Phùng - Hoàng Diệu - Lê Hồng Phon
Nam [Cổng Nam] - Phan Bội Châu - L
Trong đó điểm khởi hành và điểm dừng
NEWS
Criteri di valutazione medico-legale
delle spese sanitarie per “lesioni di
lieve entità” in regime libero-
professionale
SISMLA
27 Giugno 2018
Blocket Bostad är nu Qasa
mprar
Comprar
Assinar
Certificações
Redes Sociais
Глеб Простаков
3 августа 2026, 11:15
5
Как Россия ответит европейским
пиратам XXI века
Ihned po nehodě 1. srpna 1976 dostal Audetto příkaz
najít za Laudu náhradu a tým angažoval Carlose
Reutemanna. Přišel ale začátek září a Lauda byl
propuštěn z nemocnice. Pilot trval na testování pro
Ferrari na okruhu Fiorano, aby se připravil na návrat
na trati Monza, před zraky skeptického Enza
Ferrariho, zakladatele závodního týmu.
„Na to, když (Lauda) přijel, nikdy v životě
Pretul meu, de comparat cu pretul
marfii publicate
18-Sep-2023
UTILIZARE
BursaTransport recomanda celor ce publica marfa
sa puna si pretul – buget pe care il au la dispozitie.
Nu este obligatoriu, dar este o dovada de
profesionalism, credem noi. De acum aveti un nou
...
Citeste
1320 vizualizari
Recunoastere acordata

================================

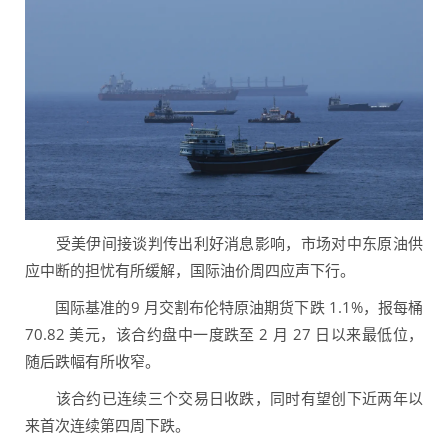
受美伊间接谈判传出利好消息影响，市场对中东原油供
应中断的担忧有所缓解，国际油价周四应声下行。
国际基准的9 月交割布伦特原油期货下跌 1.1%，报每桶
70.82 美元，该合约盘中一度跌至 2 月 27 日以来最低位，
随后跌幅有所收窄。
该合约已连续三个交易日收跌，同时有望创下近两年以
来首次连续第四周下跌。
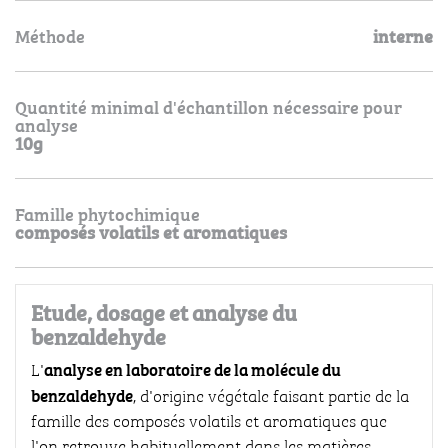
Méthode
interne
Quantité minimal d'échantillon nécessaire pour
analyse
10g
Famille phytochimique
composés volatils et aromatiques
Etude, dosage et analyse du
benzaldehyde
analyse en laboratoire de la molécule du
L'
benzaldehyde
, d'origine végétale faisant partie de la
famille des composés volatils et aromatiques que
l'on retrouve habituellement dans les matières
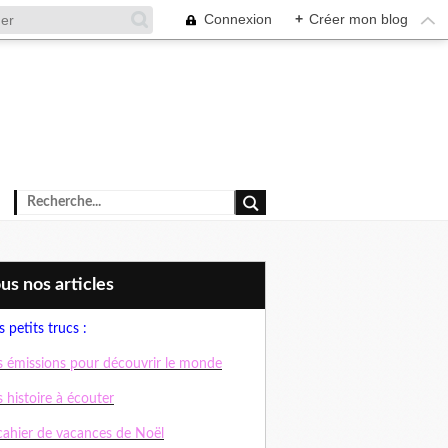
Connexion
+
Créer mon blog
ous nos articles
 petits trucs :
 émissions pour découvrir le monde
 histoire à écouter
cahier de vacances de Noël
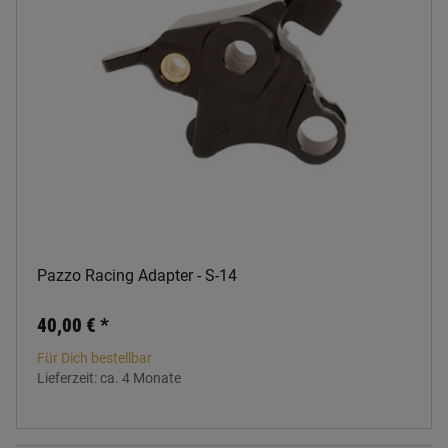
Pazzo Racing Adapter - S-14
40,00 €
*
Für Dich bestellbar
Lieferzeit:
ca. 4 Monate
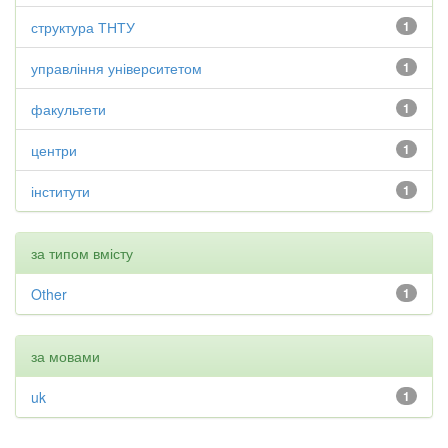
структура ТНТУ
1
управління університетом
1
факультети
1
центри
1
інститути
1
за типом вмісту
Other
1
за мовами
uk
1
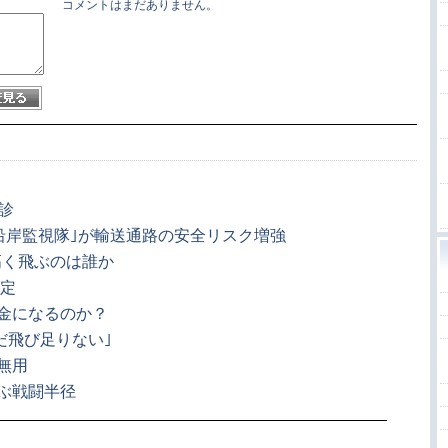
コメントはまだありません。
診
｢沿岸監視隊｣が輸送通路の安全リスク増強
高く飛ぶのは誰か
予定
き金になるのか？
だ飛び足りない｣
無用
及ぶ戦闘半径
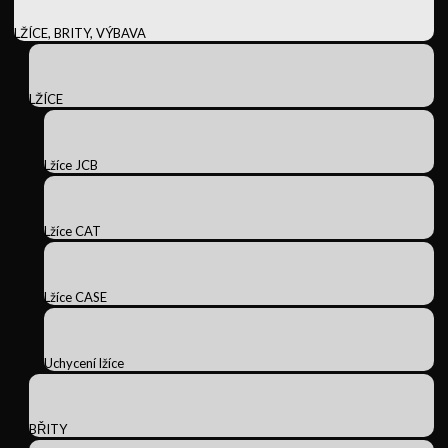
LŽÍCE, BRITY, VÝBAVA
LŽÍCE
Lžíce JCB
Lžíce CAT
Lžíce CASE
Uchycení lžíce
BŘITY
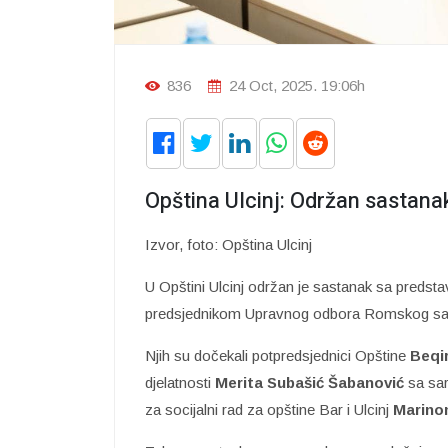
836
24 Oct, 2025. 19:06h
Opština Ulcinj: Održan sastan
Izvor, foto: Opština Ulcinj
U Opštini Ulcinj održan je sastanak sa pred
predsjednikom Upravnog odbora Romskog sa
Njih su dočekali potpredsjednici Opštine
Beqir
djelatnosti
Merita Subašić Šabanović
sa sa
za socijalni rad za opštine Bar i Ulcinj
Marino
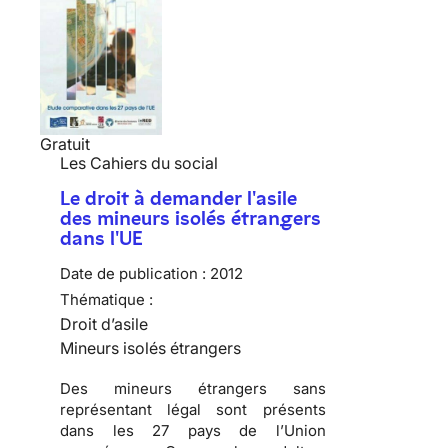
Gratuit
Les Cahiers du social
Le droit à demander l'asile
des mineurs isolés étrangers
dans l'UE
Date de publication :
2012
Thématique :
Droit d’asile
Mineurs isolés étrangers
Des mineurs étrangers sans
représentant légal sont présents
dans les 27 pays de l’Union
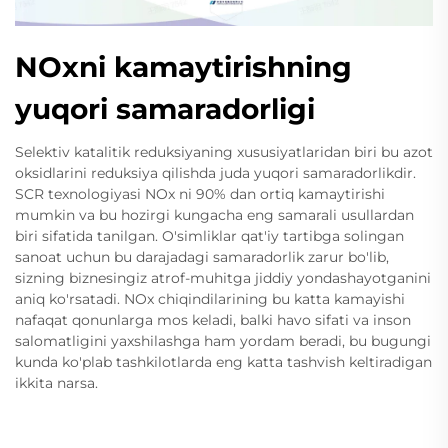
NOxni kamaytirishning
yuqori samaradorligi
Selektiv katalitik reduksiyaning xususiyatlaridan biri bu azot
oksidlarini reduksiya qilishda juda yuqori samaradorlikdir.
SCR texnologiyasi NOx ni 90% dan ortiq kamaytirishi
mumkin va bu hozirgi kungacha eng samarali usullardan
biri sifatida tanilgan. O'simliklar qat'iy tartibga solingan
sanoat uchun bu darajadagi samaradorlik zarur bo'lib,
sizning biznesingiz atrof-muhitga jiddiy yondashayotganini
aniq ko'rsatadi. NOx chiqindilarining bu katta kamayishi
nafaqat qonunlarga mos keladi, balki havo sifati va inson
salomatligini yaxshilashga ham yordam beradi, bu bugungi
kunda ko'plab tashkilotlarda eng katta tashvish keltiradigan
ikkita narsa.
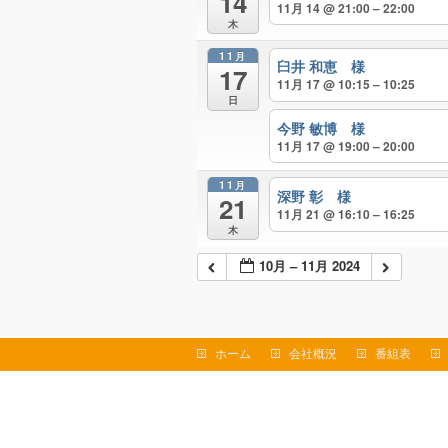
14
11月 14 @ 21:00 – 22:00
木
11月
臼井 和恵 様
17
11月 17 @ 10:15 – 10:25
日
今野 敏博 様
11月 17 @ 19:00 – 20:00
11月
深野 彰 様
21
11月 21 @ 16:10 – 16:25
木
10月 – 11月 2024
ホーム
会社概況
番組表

================================

• REQUEST:
Copy each line in the entries above where "volatils" turns up.

• OUTPUT FOR THIS EXERCISE:
composés volatils et aromatiques
famille des composés volatils et aromatiques que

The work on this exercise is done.